The new ILO standard is the first internationally sanctioned legal instrument aimed at strengthening the contribution of the workplace to universal access to HIV prevention, treatment, care and support. According to the ILO website, it contains provisions on “potentially life-saving prevention programmes and anti-discrimination measures at national and workplace levels” and “emphasizes the importance of employment and income-generating activities for workers and people living with HIV, particularly in terms of continuing treatment.”
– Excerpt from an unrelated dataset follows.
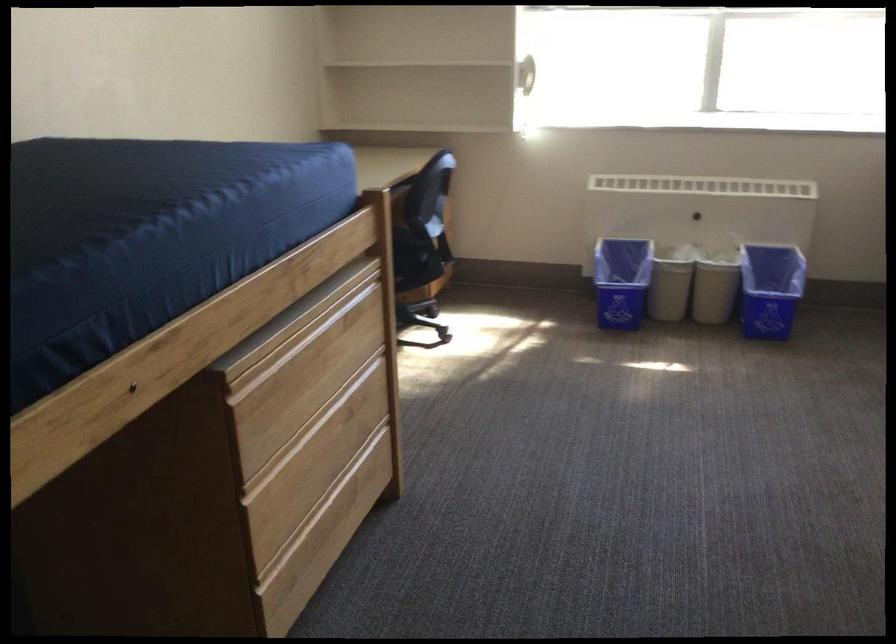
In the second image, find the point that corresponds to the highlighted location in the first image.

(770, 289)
Carlson said it strengthens the impact of the Code of Practice on HIV/AIDS in the workplace that was adopted in 2001, and will address gaps in implementation. Migrant workers are mentioned explicitly because of the discrimination they face, and there are targets for action affecting other segments of the population that may be vulnerable.

“The scope of application is astounding,” he said. “It covers all areas of employment activity, and applies to all workers, in all workplaces. Whatever region you’re from, whatever sector you represent, you will be covered by this agreement. This is a document we should be proud of.”
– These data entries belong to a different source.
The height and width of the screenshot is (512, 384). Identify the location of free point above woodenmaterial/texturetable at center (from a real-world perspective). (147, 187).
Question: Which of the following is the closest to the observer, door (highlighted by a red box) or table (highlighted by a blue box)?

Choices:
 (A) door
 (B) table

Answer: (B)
Carlson concluded that the next steps going forward from the recommendation are to take a sector by sector approach that solicits input from all employee groups, improves access for migrant workers, and involves trade unions in a workplace monitoring mechanism on HIV/AIDS policy.

“This is the tool,” he said of the new instrument. “Let’s make it work.”

Implementation always a challenge

Not everyone was convinced by the “iron-clad” strength of the new recommendation.

Jaap Wienen, the ITUC’s deputy secretary-general, acknowledged that the international trade union movement is fortunate to have come away from Geneva with the new agreement, but he is uncertain how much teeth it will have.

“Unfortunately, I am not so optimistic as Eric that it will be as easy to implement it,” he said, noting that obstructive employers are always a major hurdle.

“I have no illusion that without the pressure of the union movement the employers will not act. We have a theoretical basis, but only practice leads to results.”

A delegate from Senegal agreed that implementation would be a problem. She said her organization represents a large number of informal workers, including vulnerable women and children, and that more training would be needed.

Moist argued that society must first end the various stigmas associated with AIDS, including homophobia.

“The best policies that we negotiate are meaningless if we can’t implement them,” he said. “And if we can’t end the stigma and discrimination, then we can’t implement these policies. We need leaders, we need champions, and we need people to come out and help end the stigma. Then we can implement.”

Moist pointed to someone in the room—former New Democrat Member of Parliament Svend Robinson, now working for the Global Fund against AIDS in Geneva—as an example of that leadership. As the first openly gay politician in Canada, said Moist, Robinson created space in the political arena for others to follow, leading to more understanding and less stigma.